Lee Cooper, PhD, associate professor of Pathology in the Division of Experimental Pathology and of Preventive Medicine in the Division of Health and Biomedical Informatics, was a co-author of the study.
Genomic sequencing in tumors has long been used to identify DNA mutations that enable cancer growth and progression. Understanding how these genetic alterations lead to the dysregulation of essential cellular functions such as proliferation, metabolism and response to stress, has the potential to uncover new therapeutic targets.
“This requires mapping interactions between proteins and identifying important interactions that are gained or lost by altered proteins,” said Cooper, who is also director of the Center for Computational Imaging and Signal Analytics in Medicine within the Institute for Augmented Intelligence in Medicine (I.AIM) and a member of the Robert H. Lurie Comprehensive Cancer Center of Northwestern University.
In the current study, the team developed a novel quantitative high-throughput differential screening (qHT-dS) platform to test more than 17,000 possible protein-protein interactions and more than two million data points in live cells.
Using this platform, they were able to identify a number of surprising new protein-protein interactions, which result from alterations to the cell’s DNA.
“Many alterations result in a loss in function, or increased activity of existing functions, but the gain of a novel function is a special situation; these new functions can be very unexpected,” Cooper said. “The qHT-dS platform illuminates these interactions by allowing us to link the altered protein to new interaction partners that have known functions.”
For example, they found that well-known tumor suppressor proteins gained new interactions that may be oncogenic or growth-promoting.
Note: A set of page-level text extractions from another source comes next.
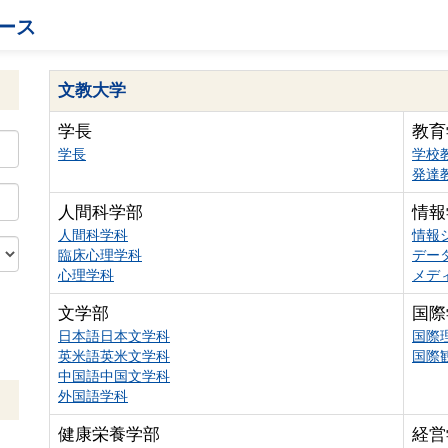
ース
文教大学
学長
教育
学長
学校
発達
人間科学部
情報
人間科学科
情報
臨床心理学科
デー
心理学科
メデ
文学部
国際
日本語日本文学科
国際
英米語英米文学科
国際
中国語中国文学科
外国語学科
健康栄養学部
経営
Previously, these proteins were generally believed to enable tumorigenesis through loss of their tumor suppressing functions, according to the authors.
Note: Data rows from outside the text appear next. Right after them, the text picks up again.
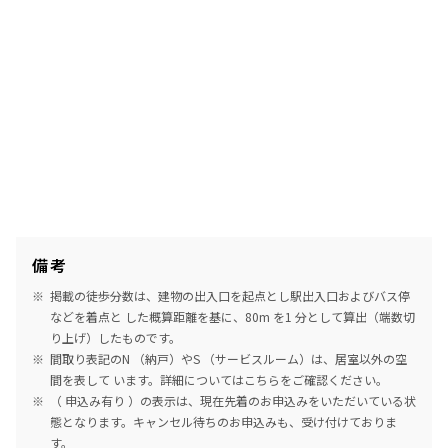
備考
掲載の徒歩分数は、建物の出入口を起点とし駅出入口およびバス停
などを着点と した概算距離を基に、80m を1 分として算出（端数切
り上げ）したものです。
間取り表記のN （納戸）やS （サービスルーム）は、居室以外の空
間を表して います。詳細については
こちら
をご確認ください。
（ 申込み有り ）の表示は、現在先着のお申込みをいただいている状
態となります。キャンセル待ちのお申込みも、受け付けておりま
す。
They also discovered an interaction between proteins BRAF and KEAP1; BRAF contains a mutation that is present in several cancers and is often used as a therapeutic target, and KEAP1 mediates the cell’s overall response to oxidative stress.
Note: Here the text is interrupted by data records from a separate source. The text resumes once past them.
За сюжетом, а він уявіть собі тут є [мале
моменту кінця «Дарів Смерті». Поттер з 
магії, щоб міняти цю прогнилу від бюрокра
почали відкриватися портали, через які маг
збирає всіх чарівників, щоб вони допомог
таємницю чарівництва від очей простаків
Ultimately, this interaction creates a new role for BRAF in mediating the cellular stress response, in addition to its better-known role in promoting cell growth, unveiling new avenues in designing enhanced targeted therapeutics, according to the authors.
“The BRAF-KEAP1 interaction illustrates how the discovery of a novel function can assist the rational design of a combination therapy. Mapping the network of protein-protein interactions can also put targets like tumor suppressor proteins that are currently undruggable in play by revealing the gain and loss of interactions,” Cooper said.
This work was supported by National Cancer Institute’s Cancer Target Discovery and Development Network grants U01CA217875 and U01CA217842.